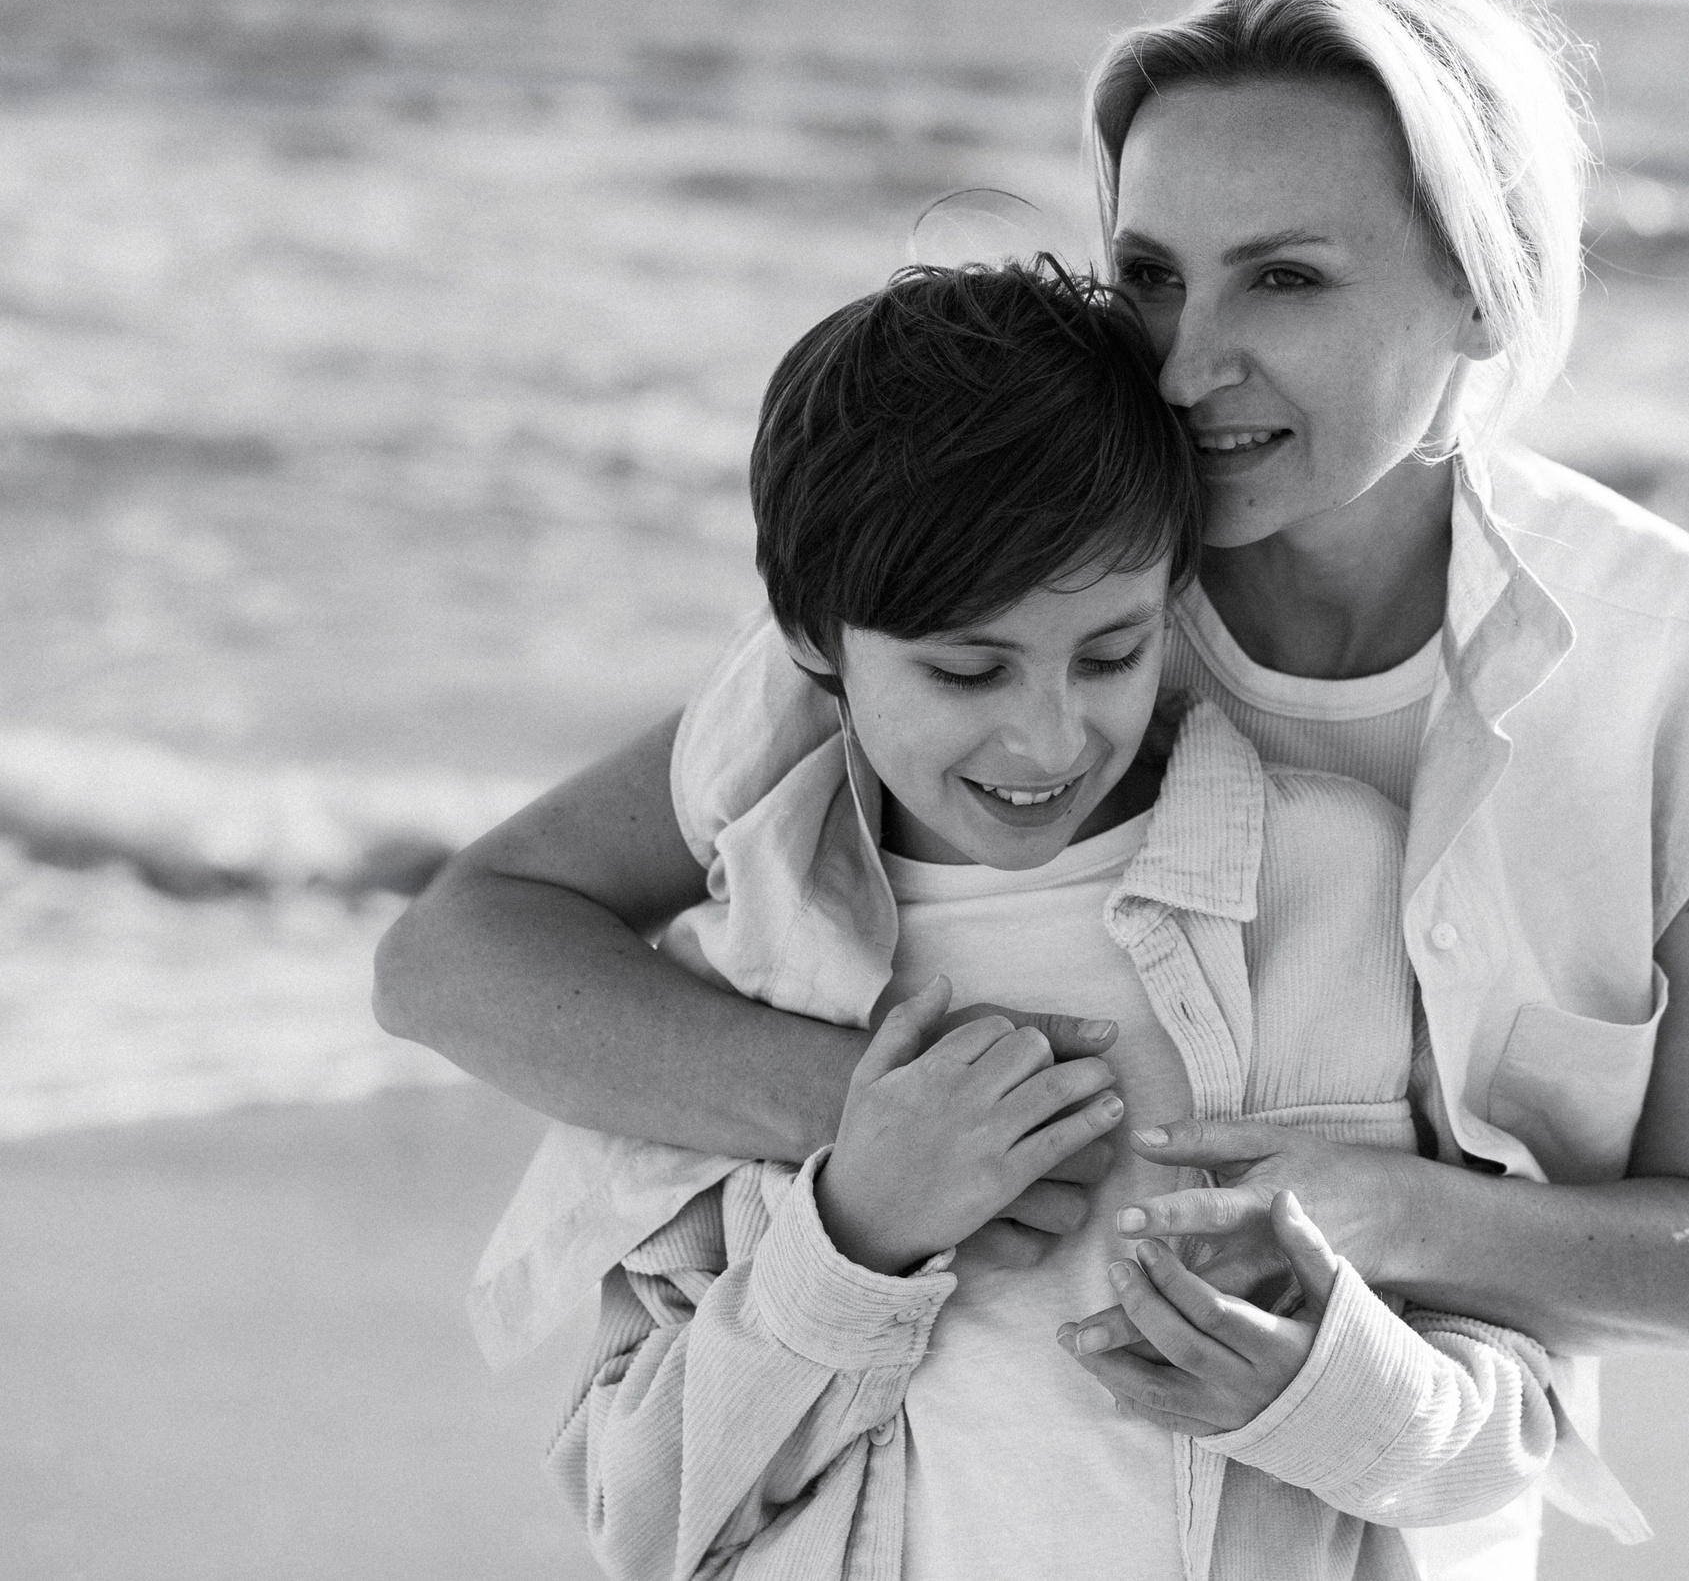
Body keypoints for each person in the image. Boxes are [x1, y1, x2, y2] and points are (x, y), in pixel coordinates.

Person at [378, 0, 1689, 1578]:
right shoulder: (1025, 583)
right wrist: (889, 1131)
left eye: (1285, 279)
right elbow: (457, 954)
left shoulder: (1680, 671)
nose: (1188, 364)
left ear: (1482, 287)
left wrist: (1394, 1212)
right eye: (1150, 274)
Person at [489, 259, 1565, 1581]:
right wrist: (856, 1237)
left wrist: (1317, 1394)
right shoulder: (738, 978)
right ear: (813, 638)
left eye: (1110, 653)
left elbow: (1514, 1431)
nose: (1050, 738)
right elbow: (641, 1521)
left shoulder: (1347, 887)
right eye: (965, 670)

____________

Leaving out the pictures, output each line above exactly as it is.

### SOLUTION FOR THIS TASK
Body keypoints for each person in the image. Boxes are [x1, y1, x2, y2] and points are (x, y), in pixel coordinates.

Person at [378, 0, 1689, 1578]:
right shoulder: (1025, 583)
right wrist: (889, 1131)
left eye: (1285, 279)
right elbow: (457, 954)
left shoulder: (1680, 671)
nose: (1188, 364)
left ear: (1482, 287)
left wrist: (1394, 1212)
right eye: (1150, 274)
Person at [489, 259, 1565, 1581]:
right wrist: (856, 1237)
left wrist: (1317, 1394)
right shoulder: (738, 978)
right ear: (813, 638)
left eye: (1110, 653)
left elbow: (1514, 1431)
nose: (1050, 738)
right elbow: (641, 1521)
left shoulder: (1347, 887)
right eye: (965, 670)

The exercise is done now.